I'd like to say that something significant changed in me the night that I was handed my birth certificate. In the dome light of the van, I read it with fascination—my father's name, my mother's name, the date, place, and time of my birth—as if I were a double-agent memorizing the details of my new identity. But the person I was at birth seemed as unrecognizable to me at twenty, as my twenty-year-old self seems strange and inaccessible to me in my forties.
A few years ago, while on other business in Montana, I rented a car and took an afternoon drive north to Great Falls. If you live long enough, it seems, you have time to revisit the sites of your most spectacular disasters.
I arrived to find the windows of the bus depot soaped over and boarded up. The depot, someone told me, had long ago been moved to the airport. The drunks were long gone or dead or dried out. The neon signs for the dive bars were torn down, the porn shop was closed, as was the giant cookie store. I stood on the street for a long time, incredulous, as if I'd been stood up for a much-anticipated date. This street had been going on, business as usual, in my imagination all these twenty-five years.
I tried to peer in the soapy windows, but it wasn't even possible to glimpse a sliver of the objects I remembered inside—the curved waiting room benches; the wooden phone booth with the hard black seat; the silver slot of the telephone into which I had pumped dime after dime; the scuffed door to the bathroom with the smoky glass window that read, "Womens." It was a cold November day. I drove north of town, to the banks of the Missouri and sat in my car watching the water cascade down the shallow falls.

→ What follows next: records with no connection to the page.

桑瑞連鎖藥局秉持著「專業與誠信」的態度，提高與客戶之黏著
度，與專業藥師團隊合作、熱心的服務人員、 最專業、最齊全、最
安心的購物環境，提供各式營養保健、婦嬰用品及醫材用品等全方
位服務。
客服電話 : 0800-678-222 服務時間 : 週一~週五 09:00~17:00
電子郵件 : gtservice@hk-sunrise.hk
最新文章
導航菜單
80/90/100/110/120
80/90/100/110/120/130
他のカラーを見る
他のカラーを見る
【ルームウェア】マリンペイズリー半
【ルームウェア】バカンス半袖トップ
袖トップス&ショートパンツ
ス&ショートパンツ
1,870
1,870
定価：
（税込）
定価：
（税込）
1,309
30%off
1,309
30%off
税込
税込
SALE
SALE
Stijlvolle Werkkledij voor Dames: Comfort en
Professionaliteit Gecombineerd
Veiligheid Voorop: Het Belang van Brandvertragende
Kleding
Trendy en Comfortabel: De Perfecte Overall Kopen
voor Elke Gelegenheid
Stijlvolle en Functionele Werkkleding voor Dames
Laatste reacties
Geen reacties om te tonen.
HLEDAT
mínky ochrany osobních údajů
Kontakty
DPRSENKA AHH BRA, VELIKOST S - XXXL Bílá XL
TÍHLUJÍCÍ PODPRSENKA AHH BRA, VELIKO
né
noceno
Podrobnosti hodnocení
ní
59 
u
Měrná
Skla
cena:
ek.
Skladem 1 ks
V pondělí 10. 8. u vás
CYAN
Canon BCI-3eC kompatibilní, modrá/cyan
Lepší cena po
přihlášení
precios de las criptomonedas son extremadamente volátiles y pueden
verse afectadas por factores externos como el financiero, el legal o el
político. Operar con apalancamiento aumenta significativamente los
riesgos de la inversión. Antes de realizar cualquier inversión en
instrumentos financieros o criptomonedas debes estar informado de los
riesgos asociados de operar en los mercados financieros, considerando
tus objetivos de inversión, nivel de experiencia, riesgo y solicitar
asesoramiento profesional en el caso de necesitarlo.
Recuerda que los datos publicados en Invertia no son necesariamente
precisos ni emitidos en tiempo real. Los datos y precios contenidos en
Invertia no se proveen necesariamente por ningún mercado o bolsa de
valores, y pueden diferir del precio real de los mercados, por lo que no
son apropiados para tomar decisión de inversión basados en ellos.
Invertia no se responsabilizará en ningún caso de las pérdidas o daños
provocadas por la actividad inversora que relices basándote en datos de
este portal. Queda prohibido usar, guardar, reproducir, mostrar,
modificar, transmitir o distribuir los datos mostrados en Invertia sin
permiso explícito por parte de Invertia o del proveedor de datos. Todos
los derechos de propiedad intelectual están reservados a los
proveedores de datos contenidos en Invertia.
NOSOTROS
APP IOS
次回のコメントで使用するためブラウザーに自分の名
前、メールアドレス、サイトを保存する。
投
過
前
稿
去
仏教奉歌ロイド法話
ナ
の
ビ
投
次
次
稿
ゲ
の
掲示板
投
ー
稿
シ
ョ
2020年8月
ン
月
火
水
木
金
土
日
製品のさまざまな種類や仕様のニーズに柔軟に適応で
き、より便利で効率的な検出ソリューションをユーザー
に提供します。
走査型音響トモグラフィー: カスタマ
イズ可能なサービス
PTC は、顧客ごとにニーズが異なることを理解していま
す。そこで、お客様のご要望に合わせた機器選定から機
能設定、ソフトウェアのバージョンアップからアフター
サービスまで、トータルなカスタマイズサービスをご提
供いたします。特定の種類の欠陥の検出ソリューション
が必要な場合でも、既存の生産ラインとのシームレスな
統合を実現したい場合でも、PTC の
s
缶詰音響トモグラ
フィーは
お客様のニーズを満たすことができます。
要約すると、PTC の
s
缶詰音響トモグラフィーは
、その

I spent the rest of the afternoon in an antiquarian bookstore in the center of town. When I began to quiz the owner about the history of the region, he asked me what had brought me to Great Falls. I told him that I was a writer and that I was researching the worst three days of my life that I'd spent there over twenty years before. A woman, overhearing, nosed into the conversation. "A writer," she said with disgust. "Well, don't write anything bad about us." By then, Montanans had had enough experience with writers to believe what Joan Didion has said about them: Writers are always selling someone out. I don't wish to write untruthfully about anyone, but is it possible to speak precisely through memory? That self-destructive girl with the black eye works best as a fiction, like one of those cigarette-smoking characters in an existential novel whose motivations, though fascinating, we will never fully comprehend.

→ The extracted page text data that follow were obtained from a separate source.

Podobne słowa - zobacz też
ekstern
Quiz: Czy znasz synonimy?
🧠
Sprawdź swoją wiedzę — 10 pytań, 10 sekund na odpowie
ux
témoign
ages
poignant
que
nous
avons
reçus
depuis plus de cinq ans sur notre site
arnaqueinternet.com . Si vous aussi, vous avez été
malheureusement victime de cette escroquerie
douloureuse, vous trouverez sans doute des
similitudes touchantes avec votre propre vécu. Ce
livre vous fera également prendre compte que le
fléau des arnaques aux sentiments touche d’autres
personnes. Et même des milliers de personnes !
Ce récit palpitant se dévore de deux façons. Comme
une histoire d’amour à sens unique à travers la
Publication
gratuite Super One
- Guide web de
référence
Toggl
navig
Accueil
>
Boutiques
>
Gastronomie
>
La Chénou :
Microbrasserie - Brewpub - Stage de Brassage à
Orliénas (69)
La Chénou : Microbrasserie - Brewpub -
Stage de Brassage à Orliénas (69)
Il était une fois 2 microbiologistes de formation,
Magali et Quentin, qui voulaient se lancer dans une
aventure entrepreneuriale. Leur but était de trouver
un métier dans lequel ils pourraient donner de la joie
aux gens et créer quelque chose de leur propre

My understanding of her comes in small flashes, but there's never a cohesive whole, no unifying theory. And memory works that way, too, in flashes. We create the illusion of fluidity by supplying the connections.
I have one lasting image of her standing in the bus depot bathroom, studying herself in the mirror. The lighting is low-wattage, browned out, almost sepia-toned, and the reflection is stretched and distorted, because in the bathroom, instead of glass mirrors, they have installed unbreakable sheets of silver plastic that offer only a carnival's house-of-horrors reflection.
She has taken off her sunglasses, and she's leaning over the sink to get a good look at the progress of her bruises, the purple half moon still ringing her left eye, the lighter ones on her cheek now blue and beginning to fade.
Then I remember she does something strange—she leans directly into her garbled reflection and says out loud, Who are you? No response. Only the echo of her voice against porcelain.
Who are you? she asks again, as if interrogating a prisoner whose name she will want to document later in a report to the authorities.
Who is she? Stupid youth, unbridled appetite. She's a woman who doesn't believe the laws of the universe can touch her—not the passage of time, the force of gravity, or the curvature of the earth. Whatever is troubling her cannot be loved away or beaten out or screamed clean.
One day, the crazy burning girl in her will simply lose speed and altitude. She will fall heavily to the ground and break apart, extinguished in her own flames. Yes, one day, she'll crash and burn, giving all of us a much needed rest.